[WORK REQUEST] Copy out exactly the lines spanning the line with "SMS: 5 -> 7" to the line with "petal_length, 32: 1.7 -> 1.5", inclusive, from the data underneath, with no pictures.

[Edit difference data]
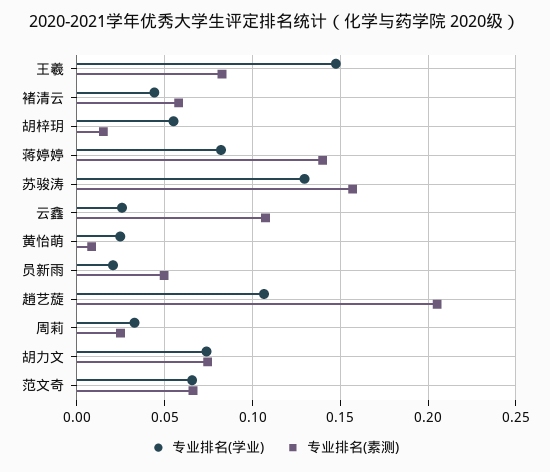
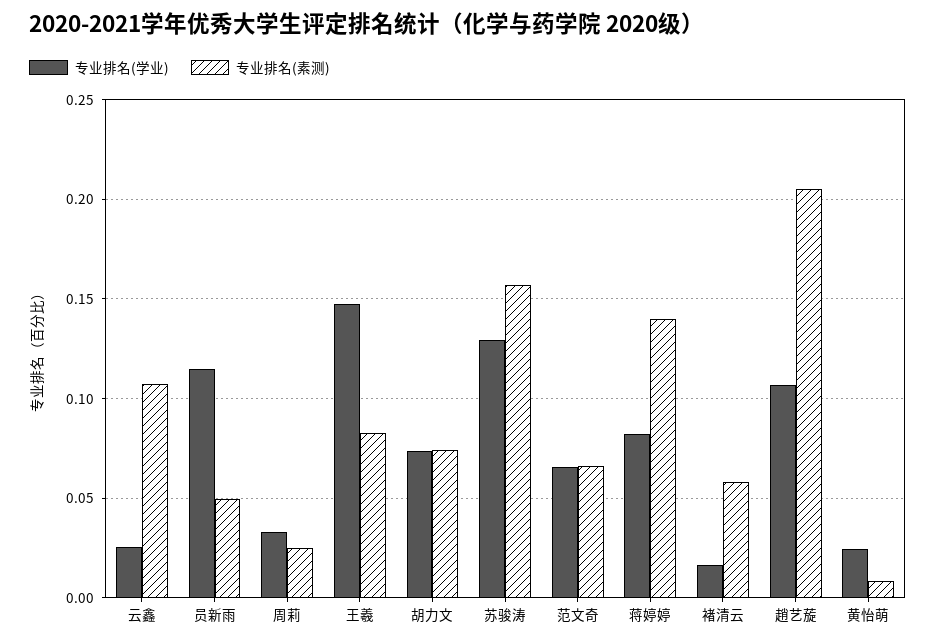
专业排名(学业), 褚清云: 0.045 -> 0.015
专业排名(学业), 胡梓玥: 0.055 -> none
专业排名(素测), 胡梓玥: 0.015 -> none
专业排名(学业), 员新雨: 0.02 -> 0.115

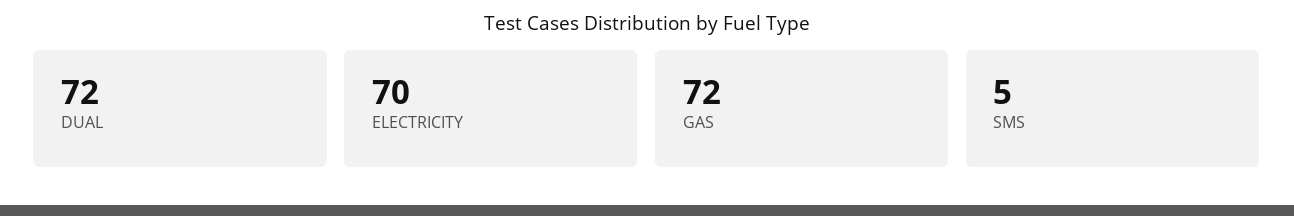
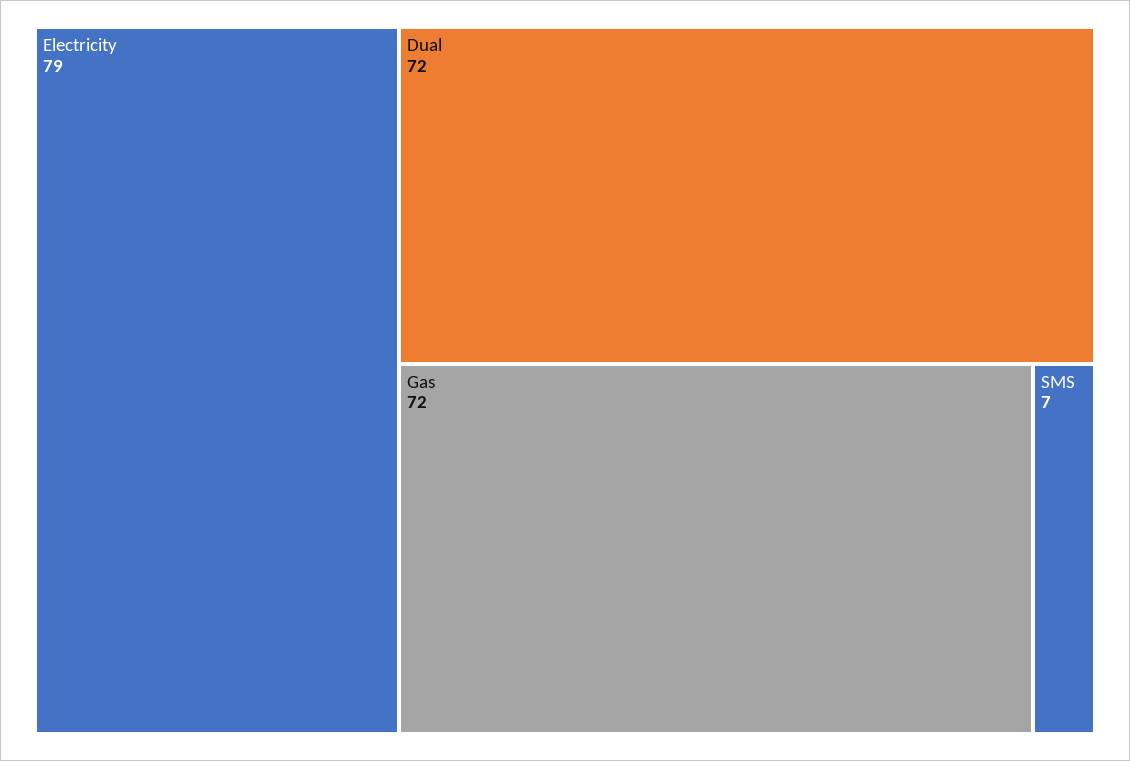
ELECTRICITY: 70 -> 79
SMS: 5 -> 7

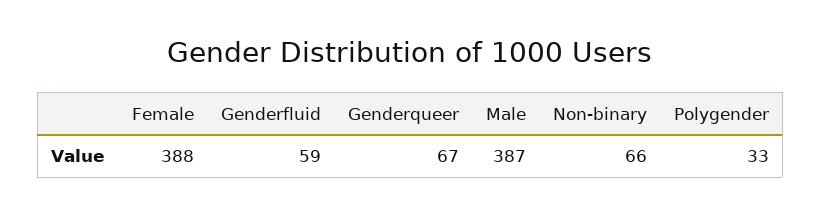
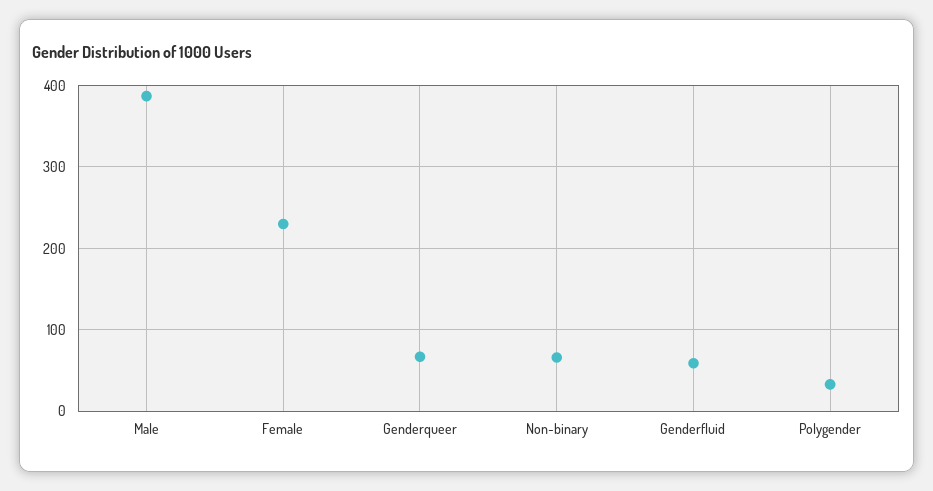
Female: 388 -> 230

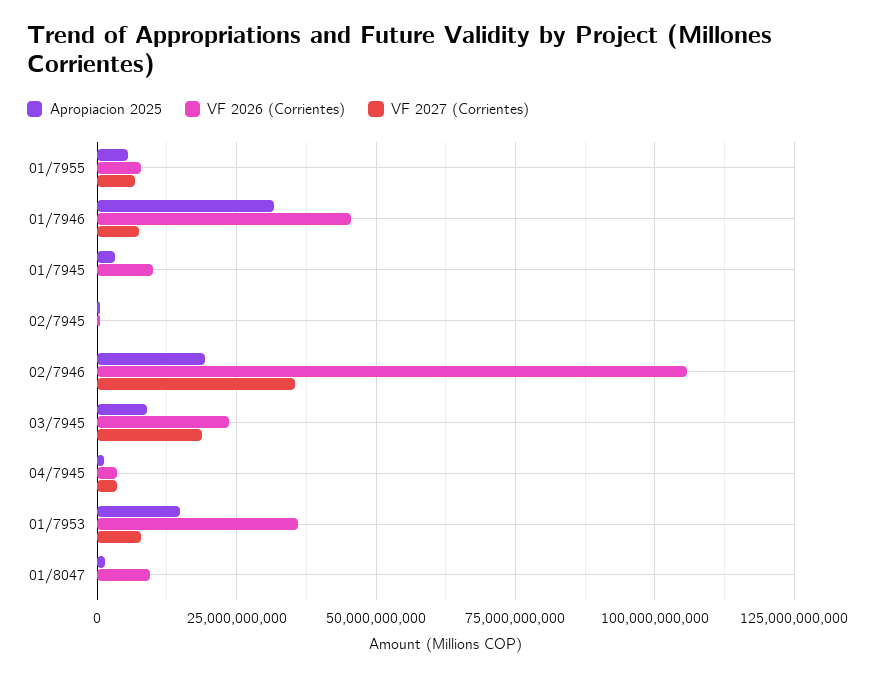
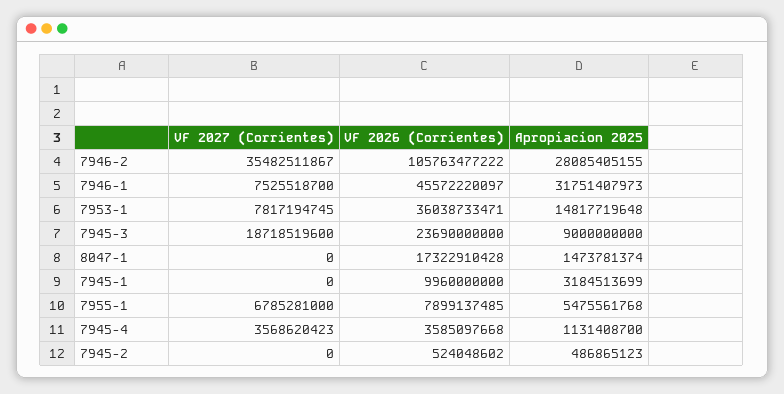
Apropiacion 2025, 02/7946: 20000000000 -> 28085405155
VF 2026 (Corrientes), 01/8047: 10000000000 -> 17322910428

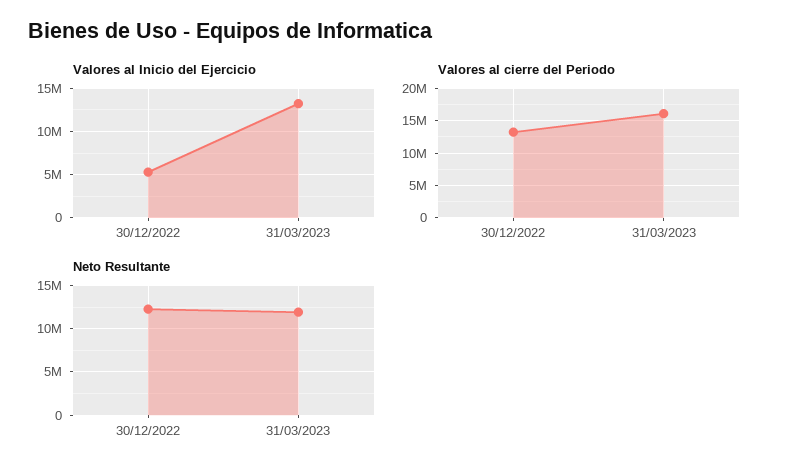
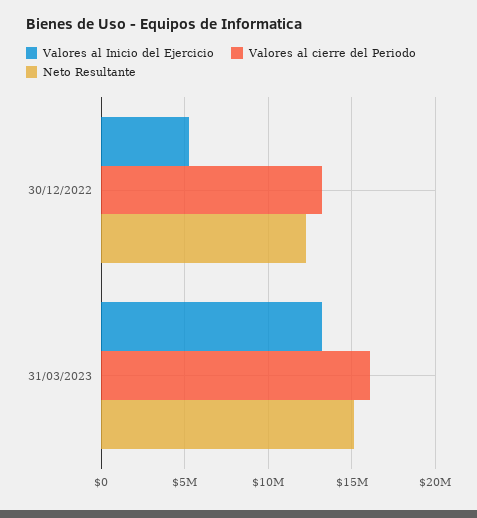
Neto Resultante, 31/03/2023: 12000000 -> 15000000

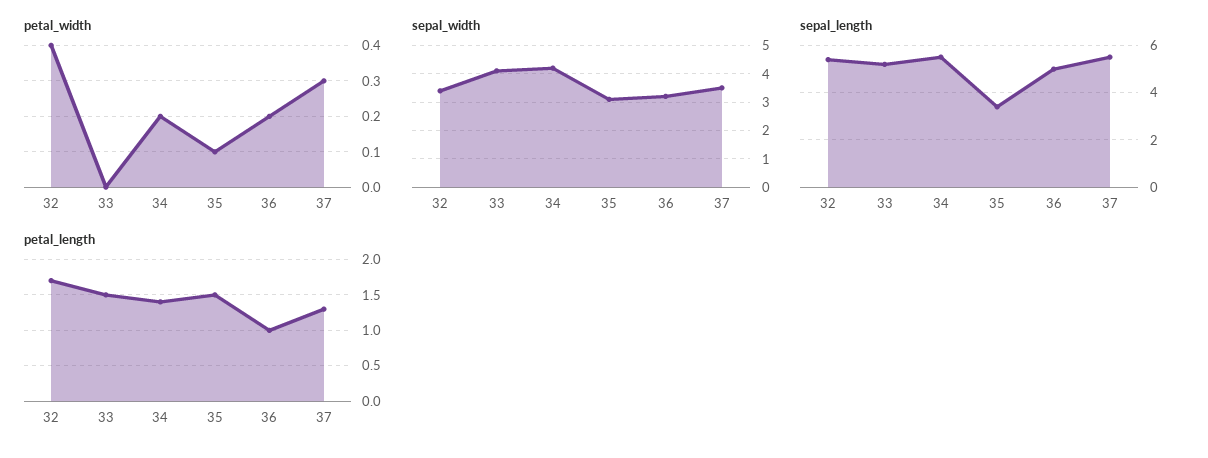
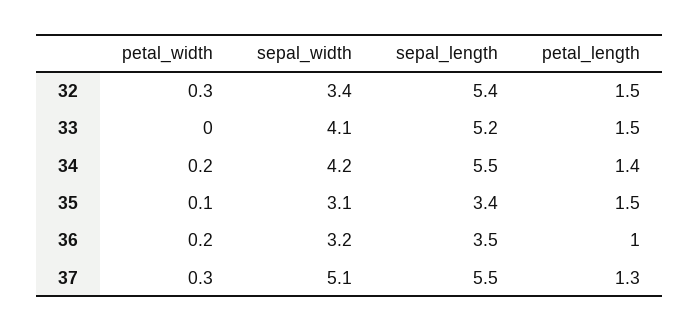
petal_width, 32: 0.4 -> 0.3
sepal_width, 37: 3.5 -> 5.1
sepal_length, 36: 5 -> 3.5
petal_length, 32: 1.7 -> 1.5

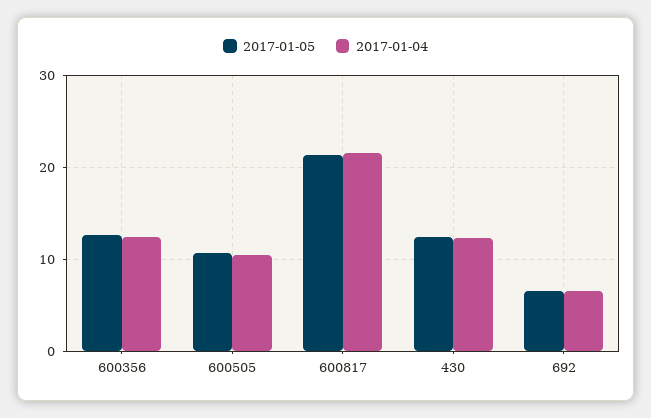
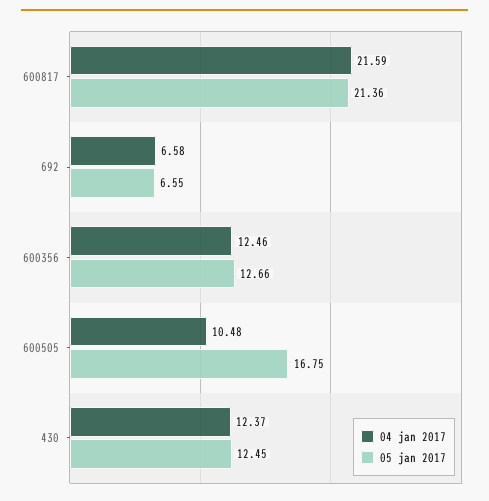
2017-01-05, 600505: 11 -> 16.75

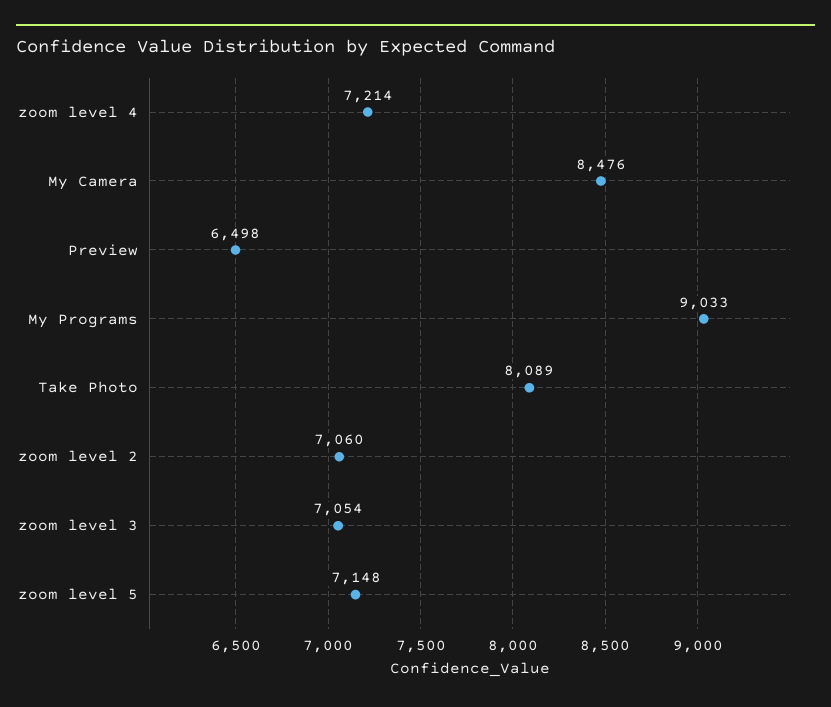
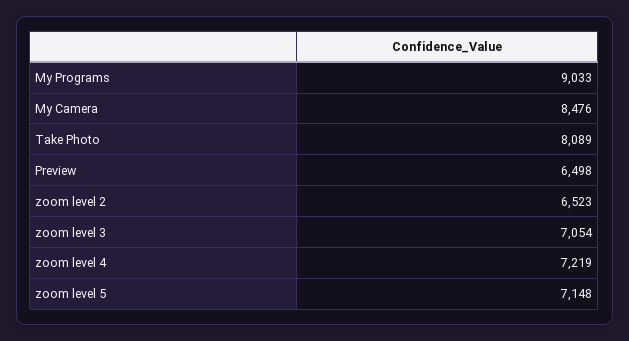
zoom level 4: 7214 -> 7219
zoom level 2: 7060 -> 6523

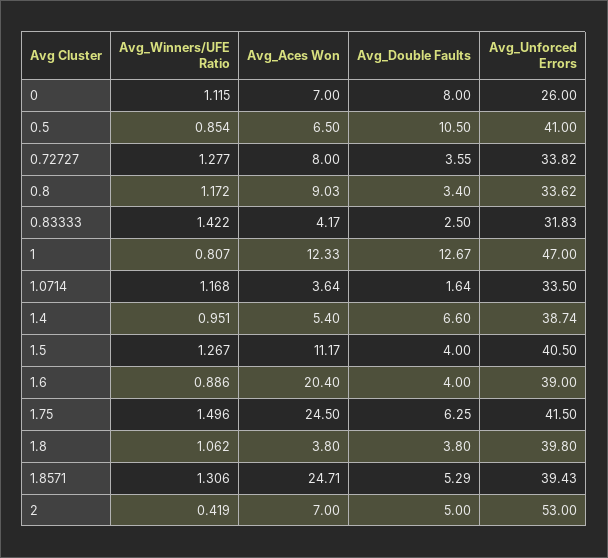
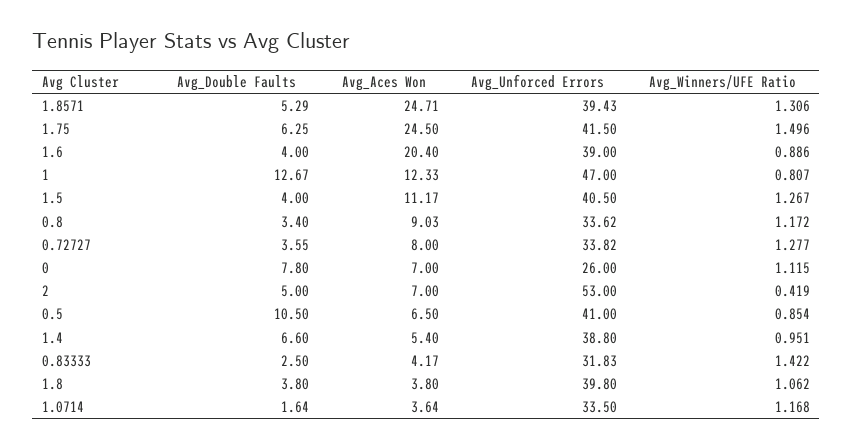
Avg_Double Faults, 0: 8 -> 7.8
Avg_Unforced Errors, 1.4: 38.74 -> 38.8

[OUTPUT FOR THIS EXERCISE]
SMS: 5 -> 7

Female: 388 -> 230

Apropiacion 2025, 02/7946: 20000000000 -> 28085405155
VF 2026 (Corrientes), 01/8047: 10000000000 -> 17322910428

Neto Resultante, 31/03/2023: 12000000 -> 15000000

petal_width, 32: 0.4 -> 0.3
sepal_width, 37: 3.5 -> 5.1
sepal_length, 36: 5 -> 3.5
petal_length, 32: 1.7 -> 1.5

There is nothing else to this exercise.